You are currently browsing the tag archive for the ‘compressed sensing’ tag.

[This post should have appeared several months ago, but I didn’t have a link to the newsletter at the time, and I subsequently forgot about it until now.  -T.]

Last year, Emmanuel Candés and I were two of the recipients of the 2008 IEEE Information Theory Society Paper Award, for our paper “Near-optimal signal recovery from random projections: universal encoding strategies?” published in IEEE Inf. Thy..  (The other recipient is David Donoho, for the closely related paper “Compressed sensing” in the same journal.)  These papers helped initiate the modern subject of compressed sensing, which I have talked about earlier on this blog, although of course they also built upon a number of important precursor results in signal recovery, high-dimensional geometry, Fourier analysis, linear programming, and probability.  As part of our response to this award, Emmanuel and I wrote a short piece commenting on these developments, entitled “Reflections on compressed sensing“, which appears in the Dec 2008 issue of the IEEE Information Theory newsletter.  In it we place our results in the context of these precursor results, and also mention some of the many active directions (theoretical, numerical, and applied) that compressed sensing is now developing in.

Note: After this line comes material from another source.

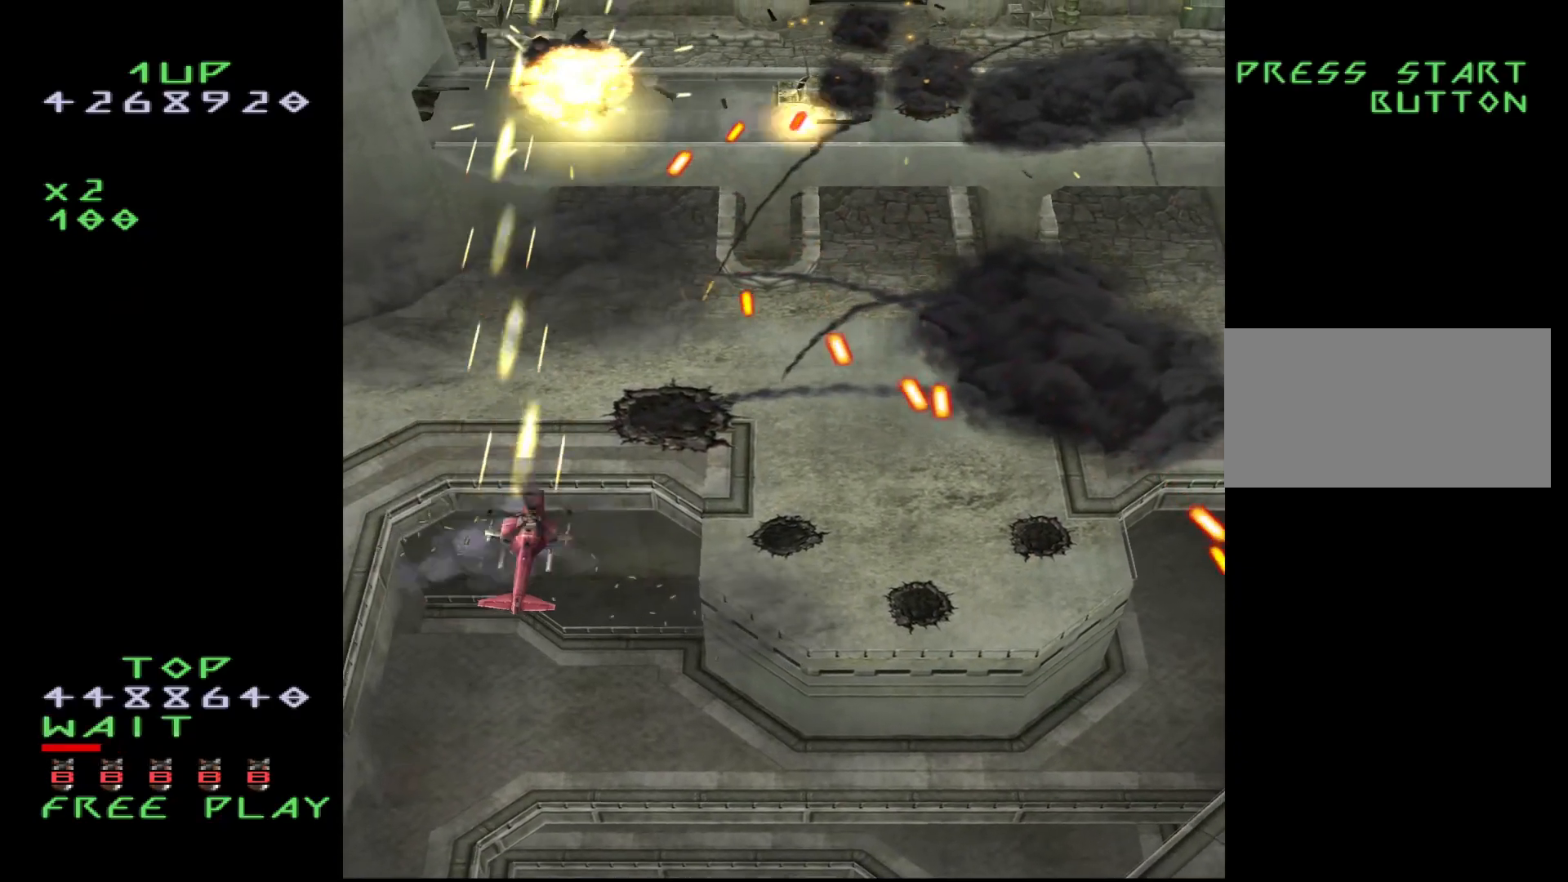
{"buttons": ["DPAD_RIGHT"], "events": [[100, "DPAD_UP", "up"], [133, "DPAD_UP", "down"], [233, "DPAD_RIGHT", "down"], [333, "DPAD_UP", "up"], [433, "CROSS", "up"]]}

Emmanuel Candés and I have just uploaded to the arXiv our paper “The power of convex relaxation: near-optimal matrix completion“, submitted to IEEE Inf. Theory.  In this paper we study the matrix completion problem, which one can view as a sort of “non-commutative” analogue of the sparse recovery problem studied in the field of compressed sensing, although there are also some other significant differences between the two problems.   The sparse recovery problem seeks to recover a sparse vector $x \in {\Bbb R}^n$ from some linear measurements $Ax = b \in {\Bbb R}^m$, where A is a known $m \times n$ matrix.  For general x, classical linear algebra tells us that if m < n, then the problem here is underdetermined and has multiple solutions; but under the additional assumption that x is sparse (most of the entries are zero), it turns out (under various hypotheses on the measurement matrix A, and in particular if A contains a sufficient amount of “randomness” or “incoherence”) that exact recovery becomes possible in the underdetermined case.  Furthermore, recovery is not only theoretically possible, but is also computationally practical in many cases; in particular, under some assumptions on A, one can recover x by minimising the convex norm $\| x \|_{\ell^1}$ over all solutions to Ax=b.

Now we turn to the matrix completion problem.  Instead of an unknown vector $x \in {\Bbb R}^n$, we now have an unknown matrix $M = (m_{ij})_{i \in [n_1], j \in [n_2]} \in {\Bbb R}^{n_1 \times n_2}$ (we use the shorthand $[n] := \{1,\ldots,n\}$ here). We will take a specific type of underdetermined linear measurement of M, namely we pick a random subset $\Omega \subset [n_1] \times [n_2]$ of the matrix array $[n_1] \times [n_2]$ of some cardinality $1 \leq m \leq n_1 n_2$, and form the random sample $P_\Omega(M) := (m_{ij})_{(i,j) \in \Omega} \in {\Bbb R}^{\Omega}$ of M.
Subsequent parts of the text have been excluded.